2023年1月29日日曜日

小景異情 3

 この詩は、地方出身者が一時「みやこ」に上京し、今現在「ふるさと」に帰ったときに詠ったものだと考えるのが整合的だ。


 もう一つ、「異土」にいる可能性は?

 地方出身者が一度「みやこ」に出て、そこで「うらぶれて」、「みやこ」落ちして「異土」で「乞食」をしている時に詠んだ詩とは考えられないか?

 「ふるさと」には帰りたいが、やはり帰るべきではないと考え、もう一度「みやこ」に戻ろうと決意する…。

 これなら状況的にはありうる、とは言える。

 だがこれも、徒に複雑な解釈を読者に期待しすぎている。それに「遠きみやこ」の「遠い」という形容がなぜ必要なのかがわからない。秋田出身者が東京に出てきたが、うらぶれて岡山あたりに流れて「乞食」をやっていれば、東京はそこそこ「遠い」?

 これも、そんな特殊な状況を前提しなければならない解釈は妥当性が低いと見なすべきだ。

 「異土」は「ふるさと」からみた「よその土地」だから、「みやこ」も含んでも良いが、「みやこ」に限定しなくとも良い。「ふるさと」以外のどこか、だ。

 「異土の乞食となるとても」は、今「異土」にいるという意味ではなく、いるとしても=仮定なのだ。だから抽象的な「どこかよその土地」を意味すると考えていい。


 こうしてまずは整合的な状況設定を読み取って、ではどういう「思い」を詠っているのか、と考えるべきなのだ。


 まず、地方出身者が上京する。旅行くらいでは「ふるさと」とは言わないから、東京で一定期間生活していたはずだ。

 そして「ふるさと」に戻る。夢破れて故郷に戻るというのがありそうなケースだ。盆暮れの帰省くらいではこの詩の絶唱には釣り合わない。

 以下、最初の5行で述べられるのは「ふるさとが懐かしい」などという思いではない。「ふるさとは遠くで懐かしむべきものであって、決して帰ってはならない」と言っているのだ。どこかよその土地で乞食になったとしても、とまで言っている。

 「ひとり都のゆふぐれに/ふるさとおもひ涙ぐむ」はそのまま読むと「都」にいるように読めるが、続く詩行を読めば、そのような心を持って都に帰ろう、と言っているのだから、やはり「ふるさと」にいるのだ。そして本来ここは遠くで懐かしむべきものだ、といっているのだ。

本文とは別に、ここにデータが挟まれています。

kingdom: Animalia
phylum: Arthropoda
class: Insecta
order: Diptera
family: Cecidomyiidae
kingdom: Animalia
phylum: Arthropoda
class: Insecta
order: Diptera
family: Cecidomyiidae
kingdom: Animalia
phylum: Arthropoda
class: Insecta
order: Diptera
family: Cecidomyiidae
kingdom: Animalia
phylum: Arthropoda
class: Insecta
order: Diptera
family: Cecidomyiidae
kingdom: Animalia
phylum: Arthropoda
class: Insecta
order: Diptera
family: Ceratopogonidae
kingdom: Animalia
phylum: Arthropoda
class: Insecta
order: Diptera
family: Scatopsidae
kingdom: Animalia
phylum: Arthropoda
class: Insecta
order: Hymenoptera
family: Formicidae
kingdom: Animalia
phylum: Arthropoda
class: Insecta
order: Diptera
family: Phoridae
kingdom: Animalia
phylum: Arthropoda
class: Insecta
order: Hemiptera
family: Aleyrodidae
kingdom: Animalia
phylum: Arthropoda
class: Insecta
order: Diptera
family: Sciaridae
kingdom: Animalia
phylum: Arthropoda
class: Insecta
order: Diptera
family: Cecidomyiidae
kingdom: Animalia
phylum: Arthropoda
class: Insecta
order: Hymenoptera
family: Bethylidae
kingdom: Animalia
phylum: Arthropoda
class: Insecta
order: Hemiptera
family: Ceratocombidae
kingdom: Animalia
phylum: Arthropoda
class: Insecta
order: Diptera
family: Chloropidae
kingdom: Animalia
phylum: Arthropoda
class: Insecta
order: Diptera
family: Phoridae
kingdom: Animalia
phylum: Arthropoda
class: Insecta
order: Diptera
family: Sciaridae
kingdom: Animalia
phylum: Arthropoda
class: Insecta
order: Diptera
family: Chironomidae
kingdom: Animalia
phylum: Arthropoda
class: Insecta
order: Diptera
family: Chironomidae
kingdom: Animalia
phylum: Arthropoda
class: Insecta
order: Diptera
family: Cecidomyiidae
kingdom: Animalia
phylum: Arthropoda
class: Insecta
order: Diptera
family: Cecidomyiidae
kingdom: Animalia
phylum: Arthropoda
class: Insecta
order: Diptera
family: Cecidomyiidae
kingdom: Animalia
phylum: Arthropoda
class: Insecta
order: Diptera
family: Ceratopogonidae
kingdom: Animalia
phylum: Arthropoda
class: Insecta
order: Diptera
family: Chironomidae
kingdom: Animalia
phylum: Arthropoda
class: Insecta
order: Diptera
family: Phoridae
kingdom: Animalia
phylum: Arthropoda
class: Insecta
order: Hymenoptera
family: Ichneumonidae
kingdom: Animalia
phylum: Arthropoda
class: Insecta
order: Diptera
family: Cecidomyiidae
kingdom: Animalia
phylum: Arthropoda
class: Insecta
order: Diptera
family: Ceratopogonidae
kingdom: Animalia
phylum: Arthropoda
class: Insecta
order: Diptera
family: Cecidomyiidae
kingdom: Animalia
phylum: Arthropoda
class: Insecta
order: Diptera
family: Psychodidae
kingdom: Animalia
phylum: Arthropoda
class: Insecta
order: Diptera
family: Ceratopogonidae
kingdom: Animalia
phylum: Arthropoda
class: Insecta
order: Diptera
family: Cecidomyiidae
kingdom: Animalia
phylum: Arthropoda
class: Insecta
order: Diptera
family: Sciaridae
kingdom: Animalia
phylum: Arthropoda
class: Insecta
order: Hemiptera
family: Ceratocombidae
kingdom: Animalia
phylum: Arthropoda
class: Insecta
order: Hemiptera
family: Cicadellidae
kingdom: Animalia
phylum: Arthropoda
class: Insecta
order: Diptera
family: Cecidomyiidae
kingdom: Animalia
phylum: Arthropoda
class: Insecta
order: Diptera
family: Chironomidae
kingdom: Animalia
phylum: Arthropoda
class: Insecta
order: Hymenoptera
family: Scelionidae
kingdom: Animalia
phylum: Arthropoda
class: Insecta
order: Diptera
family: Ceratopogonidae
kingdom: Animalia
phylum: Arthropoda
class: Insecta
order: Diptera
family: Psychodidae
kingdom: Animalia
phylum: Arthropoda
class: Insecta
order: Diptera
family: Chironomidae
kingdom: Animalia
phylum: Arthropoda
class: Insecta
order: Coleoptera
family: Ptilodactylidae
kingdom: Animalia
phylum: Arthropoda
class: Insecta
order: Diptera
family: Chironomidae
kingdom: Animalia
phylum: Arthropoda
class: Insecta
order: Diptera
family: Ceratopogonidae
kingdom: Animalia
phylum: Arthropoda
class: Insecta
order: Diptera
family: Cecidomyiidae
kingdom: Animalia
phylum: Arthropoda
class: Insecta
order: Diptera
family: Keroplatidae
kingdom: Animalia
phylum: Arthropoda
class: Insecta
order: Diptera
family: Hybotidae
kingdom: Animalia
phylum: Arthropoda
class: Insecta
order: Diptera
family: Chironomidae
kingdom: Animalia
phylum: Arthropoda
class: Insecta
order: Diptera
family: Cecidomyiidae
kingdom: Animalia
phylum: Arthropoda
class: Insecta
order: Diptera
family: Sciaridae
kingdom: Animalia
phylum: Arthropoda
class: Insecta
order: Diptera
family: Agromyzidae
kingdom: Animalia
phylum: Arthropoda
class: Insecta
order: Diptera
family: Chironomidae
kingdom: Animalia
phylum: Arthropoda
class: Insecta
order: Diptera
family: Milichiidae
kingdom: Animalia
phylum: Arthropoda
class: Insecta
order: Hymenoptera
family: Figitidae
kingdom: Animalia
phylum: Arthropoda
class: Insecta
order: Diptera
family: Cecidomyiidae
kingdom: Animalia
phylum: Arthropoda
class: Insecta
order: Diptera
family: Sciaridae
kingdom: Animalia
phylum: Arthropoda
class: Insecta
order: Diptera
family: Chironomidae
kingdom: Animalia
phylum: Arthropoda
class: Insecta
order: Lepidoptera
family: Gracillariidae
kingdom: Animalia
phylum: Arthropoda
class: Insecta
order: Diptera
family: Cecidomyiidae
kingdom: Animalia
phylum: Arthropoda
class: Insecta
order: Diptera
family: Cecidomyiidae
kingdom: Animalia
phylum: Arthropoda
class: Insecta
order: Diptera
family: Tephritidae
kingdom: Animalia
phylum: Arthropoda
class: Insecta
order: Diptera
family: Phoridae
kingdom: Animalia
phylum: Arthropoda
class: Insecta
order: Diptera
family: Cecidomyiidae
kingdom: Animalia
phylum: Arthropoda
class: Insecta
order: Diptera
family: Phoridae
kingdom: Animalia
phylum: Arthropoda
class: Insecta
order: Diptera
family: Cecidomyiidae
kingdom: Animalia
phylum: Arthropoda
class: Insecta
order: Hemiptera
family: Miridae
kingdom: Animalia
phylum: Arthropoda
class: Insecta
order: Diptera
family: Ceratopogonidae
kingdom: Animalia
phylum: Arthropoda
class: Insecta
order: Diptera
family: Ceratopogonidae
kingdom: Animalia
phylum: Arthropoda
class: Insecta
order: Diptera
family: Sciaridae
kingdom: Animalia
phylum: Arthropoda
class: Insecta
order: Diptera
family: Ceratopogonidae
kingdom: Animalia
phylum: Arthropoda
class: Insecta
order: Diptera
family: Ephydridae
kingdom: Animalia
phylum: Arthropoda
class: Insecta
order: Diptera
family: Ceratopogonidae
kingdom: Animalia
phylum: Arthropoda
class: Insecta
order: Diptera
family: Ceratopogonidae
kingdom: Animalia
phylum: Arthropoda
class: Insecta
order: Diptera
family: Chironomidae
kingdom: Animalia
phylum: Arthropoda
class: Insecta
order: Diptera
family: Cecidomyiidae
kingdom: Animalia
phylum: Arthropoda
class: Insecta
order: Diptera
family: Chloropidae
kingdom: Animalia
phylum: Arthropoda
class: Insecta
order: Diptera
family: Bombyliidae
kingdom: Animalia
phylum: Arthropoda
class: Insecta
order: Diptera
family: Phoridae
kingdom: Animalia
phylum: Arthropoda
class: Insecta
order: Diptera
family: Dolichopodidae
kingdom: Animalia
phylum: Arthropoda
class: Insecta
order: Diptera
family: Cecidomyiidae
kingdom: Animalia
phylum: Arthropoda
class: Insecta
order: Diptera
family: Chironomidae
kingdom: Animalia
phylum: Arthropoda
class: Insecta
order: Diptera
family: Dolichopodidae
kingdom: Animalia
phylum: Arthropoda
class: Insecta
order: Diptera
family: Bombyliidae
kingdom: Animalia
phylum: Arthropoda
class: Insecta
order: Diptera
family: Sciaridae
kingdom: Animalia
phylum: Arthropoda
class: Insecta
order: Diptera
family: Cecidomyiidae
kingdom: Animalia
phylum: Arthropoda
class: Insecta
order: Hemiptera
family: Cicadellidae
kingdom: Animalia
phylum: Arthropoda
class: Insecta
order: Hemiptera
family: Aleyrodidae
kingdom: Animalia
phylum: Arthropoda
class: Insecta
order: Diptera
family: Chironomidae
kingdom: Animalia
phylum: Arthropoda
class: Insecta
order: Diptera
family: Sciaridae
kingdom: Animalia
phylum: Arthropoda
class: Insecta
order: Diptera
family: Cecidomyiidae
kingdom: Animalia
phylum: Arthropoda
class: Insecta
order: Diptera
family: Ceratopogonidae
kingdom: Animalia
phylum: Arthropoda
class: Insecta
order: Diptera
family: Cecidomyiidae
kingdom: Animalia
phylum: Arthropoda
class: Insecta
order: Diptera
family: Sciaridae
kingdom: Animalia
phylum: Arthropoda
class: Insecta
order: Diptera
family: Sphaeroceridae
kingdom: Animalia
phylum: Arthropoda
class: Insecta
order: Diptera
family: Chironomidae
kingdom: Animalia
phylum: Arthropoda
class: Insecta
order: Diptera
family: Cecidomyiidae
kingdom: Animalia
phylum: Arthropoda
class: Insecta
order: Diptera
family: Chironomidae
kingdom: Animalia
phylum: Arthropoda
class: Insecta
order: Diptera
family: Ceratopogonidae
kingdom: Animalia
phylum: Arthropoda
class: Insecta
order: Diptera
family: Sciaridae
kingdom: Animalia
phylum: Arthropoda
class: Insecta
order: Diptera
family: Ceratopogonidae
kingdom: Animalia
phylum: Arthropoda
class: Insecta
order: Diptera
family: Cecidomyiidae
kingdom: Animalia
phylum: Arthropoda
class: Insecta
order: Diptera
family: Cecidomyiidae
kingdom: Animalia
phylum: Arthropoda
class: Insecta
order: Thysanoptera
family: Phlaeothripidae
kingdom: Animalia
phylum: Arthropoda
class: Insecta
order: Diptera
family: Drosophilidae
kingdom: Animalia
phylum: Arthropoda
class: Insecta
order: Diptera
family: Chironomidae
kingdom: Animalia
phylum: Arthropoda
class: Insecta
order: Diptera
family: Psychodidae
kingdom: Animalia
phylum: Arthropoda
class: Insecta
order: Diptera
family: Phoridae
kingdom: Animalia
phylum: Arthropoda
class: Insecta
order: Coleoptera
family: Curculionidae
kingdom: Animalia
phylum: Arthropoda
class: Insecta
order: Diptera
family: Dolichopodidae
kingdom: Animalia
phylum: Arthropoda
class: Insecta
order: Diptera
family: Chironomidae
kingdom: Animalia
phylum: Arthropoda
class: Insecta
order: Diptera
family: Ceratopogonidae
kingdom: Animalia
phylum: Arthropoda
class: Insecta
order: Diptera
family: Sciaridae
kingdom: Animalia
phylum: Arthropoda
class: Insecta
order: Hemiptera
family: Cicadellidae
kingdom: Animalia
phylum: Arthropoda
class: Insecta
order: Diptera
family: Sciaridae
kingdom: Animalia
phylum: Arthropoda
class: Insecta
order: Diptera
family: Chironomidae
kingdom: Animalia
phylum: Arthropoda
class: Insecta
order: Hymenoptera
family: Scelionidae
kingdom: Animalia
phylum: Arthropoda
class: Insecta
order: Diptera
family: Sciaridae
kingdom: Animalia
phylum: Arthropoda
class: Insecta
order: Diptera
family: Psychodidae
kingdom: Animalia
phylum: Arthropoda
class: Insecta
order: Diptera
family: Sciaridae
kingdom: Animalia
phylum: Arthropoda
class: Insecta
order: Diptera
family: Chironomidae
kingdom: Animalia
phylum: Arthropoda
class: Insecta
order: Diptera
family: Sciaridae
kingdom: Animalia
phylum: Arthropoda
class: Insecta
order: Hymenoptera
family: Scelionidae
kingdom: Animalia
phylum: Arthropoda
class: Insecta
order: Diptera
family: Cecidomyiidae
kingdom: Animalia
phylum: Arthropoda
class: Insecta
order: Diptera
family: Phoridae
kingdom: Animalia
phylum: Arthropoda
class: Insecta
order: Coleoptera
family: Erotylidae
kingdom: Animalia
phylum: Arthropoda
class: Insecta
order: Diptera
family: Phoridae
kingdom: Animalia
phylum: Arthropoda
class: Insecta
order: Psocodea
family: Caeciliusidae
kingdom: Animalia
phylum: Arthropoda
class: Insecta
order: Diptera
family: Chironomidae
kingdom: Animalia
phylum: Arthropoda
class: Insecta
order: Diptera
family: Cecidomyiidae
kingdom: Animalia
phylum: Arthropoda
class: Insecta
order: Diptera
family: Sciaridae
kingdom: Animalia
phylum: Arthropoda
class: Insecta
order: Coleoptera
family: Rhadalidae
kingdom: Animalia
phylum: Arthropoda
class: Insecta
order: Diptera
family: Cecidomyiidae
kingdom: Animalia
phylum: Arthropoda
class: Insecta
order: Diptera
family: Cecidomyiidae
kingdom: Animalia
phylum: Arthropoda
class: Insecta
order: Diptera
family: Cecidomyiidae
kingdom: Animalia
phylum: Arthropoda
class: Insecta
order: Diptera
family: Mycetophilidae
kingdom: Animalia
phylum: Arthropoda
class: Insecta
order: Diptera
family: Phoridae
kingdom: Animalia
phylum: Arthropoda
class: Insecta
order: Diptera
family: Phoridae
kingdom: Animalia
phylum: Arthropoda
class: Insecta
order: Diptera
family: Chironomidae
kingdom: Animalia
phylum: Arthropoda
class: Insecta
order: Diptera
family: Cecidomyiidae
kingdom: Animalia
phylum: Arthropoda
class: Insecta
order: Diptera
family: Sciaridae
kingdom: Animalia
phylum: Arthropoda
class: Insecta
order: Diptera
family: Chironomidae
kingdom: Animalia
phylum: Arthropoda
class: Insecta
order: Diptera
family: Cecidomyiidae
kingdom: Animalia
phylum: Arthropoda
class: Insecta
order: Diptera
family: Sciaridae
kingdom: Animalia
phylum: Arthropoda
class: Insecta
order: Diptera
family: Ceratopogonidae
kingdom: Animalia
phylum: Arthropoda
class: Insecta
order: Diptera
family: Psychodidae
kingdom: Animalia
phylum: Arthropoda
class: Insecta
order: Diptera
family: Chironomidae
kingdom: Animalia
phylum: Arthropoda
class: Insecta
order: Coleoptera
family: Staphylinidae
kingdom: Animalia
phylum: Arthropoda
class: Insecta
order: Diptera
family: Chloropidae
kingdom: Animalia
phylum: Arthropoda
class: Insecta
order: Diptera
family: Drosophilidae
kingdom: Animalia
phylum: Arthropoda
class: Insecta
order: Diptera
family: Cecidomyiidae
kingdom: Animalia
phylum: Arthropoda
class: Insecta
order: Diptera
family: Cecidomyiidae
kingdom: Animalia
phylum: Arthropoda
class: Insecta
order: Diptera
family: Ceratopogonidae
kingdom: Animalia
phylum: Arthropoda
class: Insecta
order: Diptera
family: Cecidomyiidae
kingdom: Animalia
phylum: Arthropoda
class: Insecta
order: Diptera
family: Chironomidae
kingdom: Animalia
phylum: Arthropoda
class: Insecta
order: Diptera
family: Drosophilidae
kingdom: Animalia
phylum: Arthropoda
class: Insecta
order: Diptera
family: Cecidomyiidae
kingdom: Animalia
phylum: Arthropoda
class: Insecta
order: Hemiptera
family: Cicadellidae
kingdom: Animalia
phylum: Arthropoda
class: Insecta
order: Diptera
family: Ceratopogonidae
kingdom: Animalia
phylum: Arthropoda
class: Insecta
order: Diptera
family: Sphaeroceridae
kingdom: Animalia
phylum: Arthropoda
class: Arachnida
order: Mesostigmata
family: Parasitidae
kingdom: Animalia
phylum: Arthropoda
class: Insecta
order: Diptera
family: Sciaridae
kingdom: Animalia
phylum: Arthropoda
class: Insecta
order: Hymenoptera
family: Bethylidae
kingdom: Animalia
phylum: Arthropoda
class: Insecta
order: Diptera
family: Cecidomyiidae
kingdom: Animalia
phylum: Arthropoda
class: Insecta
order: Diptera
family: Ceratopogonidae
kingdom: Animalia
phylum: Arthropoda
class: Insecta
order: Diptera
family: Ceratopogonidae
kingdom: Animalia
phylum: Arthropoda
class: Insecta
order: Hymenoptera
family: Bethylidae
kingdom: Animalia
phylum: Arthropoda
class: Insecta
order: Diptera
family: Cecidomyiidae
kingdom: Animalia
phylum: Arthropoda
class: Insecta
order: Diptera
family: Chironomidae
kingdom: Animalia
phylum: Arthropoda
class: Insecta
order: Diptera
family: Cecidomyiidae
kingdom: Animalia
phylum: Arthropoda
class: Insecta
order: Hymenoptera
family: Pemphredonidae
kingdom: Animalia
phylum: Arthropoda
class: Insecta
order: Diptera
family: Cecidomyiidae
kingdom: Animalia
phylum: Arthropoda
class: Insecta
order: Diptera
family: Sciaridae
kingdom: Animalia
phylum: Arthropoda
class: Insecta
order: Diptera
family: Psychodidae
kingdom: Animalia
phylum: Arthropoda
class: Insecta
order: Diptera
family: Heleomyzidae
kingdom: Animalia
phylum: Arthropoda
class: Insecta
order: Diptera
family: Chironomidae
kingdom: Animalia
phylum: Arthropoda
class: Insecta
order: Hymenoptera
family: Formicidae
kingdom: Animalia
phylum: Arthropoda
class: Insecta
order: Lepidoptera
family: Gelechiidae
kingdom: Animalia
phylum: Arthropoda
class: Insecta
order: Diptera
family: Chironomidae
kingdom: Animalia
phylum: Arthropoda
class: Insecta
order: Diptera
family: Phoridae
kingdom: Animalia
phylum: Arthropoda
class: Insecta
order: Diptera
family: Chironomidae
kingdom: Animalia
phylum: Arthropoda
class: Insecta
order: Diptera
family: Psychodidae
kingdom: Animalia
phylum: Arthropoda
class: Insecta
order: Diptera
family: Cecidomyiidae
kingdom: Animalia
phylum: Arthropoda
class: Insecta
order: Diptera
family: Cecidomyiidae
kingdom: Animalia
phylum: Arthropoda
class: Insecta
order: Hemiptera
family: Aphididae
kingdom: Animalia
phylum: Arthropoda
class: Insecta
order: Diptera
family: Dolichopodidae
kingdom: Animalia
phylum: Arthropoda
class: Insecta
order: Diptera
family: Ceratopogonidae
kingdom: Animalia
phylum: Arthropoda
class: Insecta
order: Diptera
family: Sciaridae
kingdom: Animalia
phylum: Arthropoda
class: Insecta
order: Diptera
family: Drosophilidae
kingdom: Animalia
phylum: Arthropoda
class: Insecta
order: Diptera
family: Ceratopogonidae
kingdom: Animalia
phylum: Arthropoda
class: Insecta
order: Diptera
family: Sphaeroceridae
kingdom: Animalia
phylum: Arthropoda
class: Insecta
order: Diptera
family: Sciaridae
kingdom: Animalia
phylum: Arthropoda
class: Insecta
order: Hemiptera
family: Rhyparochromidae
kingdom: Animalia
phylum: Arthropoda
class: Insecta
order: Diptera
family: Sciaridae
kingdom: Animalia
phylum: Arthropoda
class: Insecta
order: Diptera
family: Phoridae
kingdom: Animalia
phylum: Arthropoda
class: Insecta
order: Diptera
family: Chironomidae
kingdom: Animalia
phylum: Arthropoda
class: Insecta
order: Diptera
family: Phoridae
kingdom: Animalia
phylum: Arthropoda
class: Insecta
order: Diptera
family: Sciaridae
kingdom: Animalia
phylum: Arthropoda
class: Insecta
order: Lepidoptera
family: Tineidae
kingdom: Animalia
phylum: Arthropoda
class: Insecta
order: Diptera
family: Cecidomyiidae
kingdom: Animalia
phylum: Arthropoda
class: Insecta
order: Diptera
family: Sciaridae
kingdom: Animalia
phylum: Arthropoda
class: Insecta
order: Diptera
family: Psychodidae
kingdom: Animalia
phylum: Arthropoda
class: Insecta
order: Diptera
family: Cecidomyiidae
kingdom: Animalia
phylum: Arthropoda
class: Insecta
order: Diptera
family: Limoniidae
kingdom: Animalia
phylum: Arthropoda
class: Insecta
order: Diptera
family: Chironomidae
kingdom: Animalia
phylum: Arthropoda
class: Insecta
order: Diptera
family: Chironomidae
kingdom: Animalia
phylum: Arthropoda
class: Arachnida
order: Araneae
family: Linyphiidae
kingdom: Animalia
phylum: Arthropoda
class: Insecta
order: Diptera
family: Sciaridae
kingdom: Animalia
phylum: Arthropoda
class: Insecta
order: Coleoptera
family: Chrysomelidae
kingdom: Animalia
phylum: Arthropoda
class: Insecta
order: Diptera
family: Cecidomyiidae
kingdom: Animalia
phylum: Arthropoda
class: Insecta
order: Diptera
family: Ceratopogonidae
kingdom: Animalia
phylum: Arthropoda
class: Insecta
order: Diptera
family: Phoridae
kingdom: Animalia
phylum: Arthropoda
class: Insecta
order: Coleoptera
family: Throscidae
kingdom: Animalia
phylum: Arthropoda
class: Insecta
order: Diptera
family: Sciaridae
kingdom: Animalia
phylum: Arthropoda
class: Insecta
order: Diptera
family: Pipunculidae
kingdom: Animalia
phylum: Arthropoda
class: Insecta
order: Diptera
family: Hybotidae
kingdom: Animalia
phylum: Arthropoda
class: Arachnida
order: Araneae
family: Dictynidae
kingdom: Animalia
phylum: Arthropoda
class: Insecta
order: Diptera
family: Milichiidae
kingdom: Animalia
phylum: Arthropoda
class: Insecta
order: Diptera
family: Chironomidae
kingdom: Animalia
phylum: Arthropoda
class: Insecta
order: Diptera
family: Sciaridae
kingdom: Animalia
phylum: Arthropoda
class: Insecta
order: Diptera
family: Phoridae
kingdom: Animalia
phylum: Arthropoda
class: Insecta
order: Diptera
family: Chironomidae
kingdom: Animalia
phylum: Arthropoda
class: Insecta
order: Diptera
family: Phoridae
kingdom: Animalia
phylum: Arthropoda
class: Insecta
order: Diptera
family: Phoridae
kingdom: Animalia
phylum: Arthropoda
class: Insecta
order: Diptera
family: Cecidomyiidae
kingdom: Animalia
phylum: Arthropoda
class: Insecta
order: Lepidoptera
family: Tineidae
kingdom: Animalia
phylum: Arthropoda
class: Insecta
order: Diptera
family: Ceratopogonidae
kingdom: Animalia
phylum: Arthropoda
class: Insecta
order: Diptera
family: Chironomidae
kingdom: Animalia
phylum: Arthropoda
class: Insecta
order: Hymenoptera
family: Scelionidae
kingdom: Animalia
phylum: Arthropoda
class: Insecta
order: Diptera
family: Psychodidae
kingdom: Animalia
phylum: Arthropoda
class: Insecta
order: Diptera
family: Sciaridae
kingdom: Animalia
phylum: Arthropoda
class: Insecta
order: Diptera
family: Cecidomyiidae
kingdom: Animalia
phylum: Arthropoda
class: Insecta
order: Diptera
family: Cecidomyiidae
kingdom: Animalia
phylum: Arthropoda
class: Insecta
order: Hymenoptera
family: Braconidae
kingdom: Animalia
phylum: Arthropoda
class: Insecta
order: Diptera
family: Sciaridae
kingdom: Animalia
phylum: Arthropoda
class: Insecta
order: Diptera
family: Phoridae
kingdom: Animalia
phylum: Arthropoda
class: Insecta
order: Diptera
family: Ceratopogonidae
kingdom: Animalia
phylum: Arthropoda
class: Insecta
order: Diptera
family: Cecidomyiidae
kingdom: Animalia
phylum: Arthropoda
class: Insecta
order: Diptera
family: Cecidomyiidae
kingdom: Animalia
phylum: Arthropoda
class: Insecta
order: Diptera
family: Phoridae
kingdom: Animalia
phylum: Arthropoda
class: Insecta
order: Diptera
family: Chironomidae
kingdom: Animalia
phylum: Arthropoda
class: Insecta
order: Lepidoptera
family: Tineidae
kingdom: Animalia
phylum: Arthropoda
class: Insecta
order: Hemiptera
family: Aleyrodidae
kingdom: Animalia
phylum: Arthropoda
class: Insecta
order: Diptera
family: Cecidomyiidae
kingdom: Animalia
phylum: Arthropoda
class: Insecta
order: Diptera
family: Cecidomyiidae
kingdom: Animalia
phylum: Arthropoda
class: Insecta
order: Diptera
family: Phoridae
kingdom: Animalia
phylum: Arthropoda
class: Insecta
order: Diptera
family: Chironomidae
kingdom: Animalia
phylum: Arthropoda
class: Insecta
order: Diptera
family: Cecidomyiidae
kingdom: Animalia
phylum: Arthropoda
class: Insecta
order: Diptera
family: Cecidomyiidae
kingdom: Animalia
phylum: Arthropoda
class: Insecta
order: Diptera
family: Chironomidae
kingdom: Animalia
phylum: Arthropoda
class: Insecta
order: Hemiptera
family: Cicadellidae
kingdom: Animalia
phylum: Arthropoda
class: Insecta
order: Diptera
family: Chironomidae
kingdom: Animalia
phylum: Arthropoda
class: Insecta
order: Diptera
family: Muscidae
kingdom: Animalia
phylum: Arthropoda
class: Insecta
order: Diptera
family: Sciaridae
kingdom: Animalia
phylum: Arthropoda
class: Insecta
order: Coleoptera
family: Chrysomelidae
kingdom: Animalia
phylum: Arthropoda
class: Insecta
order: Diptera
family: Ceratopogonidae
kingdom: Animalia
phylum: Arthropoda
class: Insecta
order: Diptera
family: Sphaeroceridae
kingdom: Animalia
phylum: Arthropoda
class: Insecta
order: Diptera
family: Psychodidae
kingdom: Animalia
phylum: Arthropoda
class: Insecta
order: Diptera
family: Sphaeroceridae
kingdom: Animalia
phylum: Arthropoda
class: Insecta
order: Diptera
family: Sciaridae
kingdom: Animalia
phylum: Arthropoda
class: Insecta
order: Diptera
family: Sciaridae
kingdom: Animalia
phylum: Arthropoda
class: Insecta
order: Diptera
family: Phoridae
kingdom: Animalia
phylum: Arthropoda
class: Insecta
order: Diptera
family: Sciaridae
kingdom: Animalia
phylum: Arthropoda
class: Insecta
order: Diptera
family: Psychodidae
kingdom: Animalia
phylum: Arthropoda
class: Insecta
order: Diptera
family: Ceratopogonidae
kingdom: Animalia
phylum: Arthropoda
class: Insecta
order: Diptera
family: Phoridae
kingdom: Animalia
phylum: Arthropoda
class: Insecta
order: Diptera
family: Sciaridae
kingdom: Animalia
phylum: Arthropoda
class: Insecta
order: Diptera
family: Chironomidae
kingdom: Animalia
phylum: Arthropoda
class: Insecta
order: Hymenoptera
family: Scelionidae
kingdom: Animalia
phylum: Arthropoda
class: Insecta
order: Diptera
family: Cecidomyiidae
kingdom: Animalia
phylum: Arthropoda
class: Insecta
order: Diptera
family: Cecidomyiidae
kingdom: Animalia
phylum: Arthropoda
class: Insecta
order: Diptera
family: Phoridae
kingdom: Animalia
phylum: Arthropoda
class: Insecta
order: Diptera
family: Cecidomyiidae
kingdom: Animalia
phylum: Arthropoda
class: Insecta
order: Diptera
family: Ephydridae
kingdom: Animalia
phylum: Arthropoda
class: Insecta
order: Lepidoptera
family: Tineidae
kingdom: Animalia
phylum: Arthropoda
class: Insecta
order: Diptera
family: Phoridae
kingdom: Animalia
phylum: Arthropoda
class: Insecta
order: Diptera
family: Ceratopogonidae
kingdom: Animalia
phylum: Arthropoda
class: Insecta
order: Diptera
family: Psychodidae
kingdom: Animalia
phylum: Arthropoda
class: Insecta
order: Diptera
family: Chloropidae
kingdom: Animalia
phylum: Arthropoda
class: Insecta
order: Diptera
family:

 さてでは、ここで述べられているのはどのような思いか?

 故郷に対する愛憎半ばする複雑な思い、とでも言っておこう。

 当の故郷にいて、故郷とは遠くにいれば懐かしいのに、帰ってはならないところだと詠っているのだ。

 帰ってみると、懐かしかったはずの故郷では、家族親戚の冷たい(あるいはなま温かい)視線に居心地悪い思いを抱く。そういえばかつて故郷にいた頃には窮屈な村の慣習に嫌気が差していたことなど思い出す。それなのに都会に出てみるとそんなことを忘れて、愚かにもうっかり故郷を懐かしがってしまったりしたのだ。

 ここにあるのは普遍的な「幻滅」の感覚だと思う。幻は幻のままにしておいた方が良い。ふるさとは遠くで懐かしんでいるときこそが美しいのだ…。


 F組Oさんの班では、「ふるさと」に対する甘えを封印して、もう一度「みやこ」でがんばろうという決意を詠った詩だと読み取った。「みやこ」でがんばりながらなら、いくらでも「ふるさと」を懐かしんでいいが、実際に帰ってはだめだ、と自らを戒めている詩なのだ。

 これも、状況に整合的な解釈のひとつだ。


 「ふるさとは遠きありて思ふもの」と語る語り手が「みやこ」にいるものとして読むのと「ふるさと」にいるものとして読むのとでは、意味するものがまるで違う。「みやこ」に出てきた地方出身者が語っているのなら、単にふるさとを懐かしむ心情を述べているのだと読めるが、現に「ふるさと」に居る語り手が語るとしたら、こんなところに帰ってくるべきではなかったという悔恨を語っていることになる。

 テキストの読解とはこのように、テキスト内の情報を整合的に組み合わせることによってできあがる全体像=ゲシュタルトを捉えようとする思考である。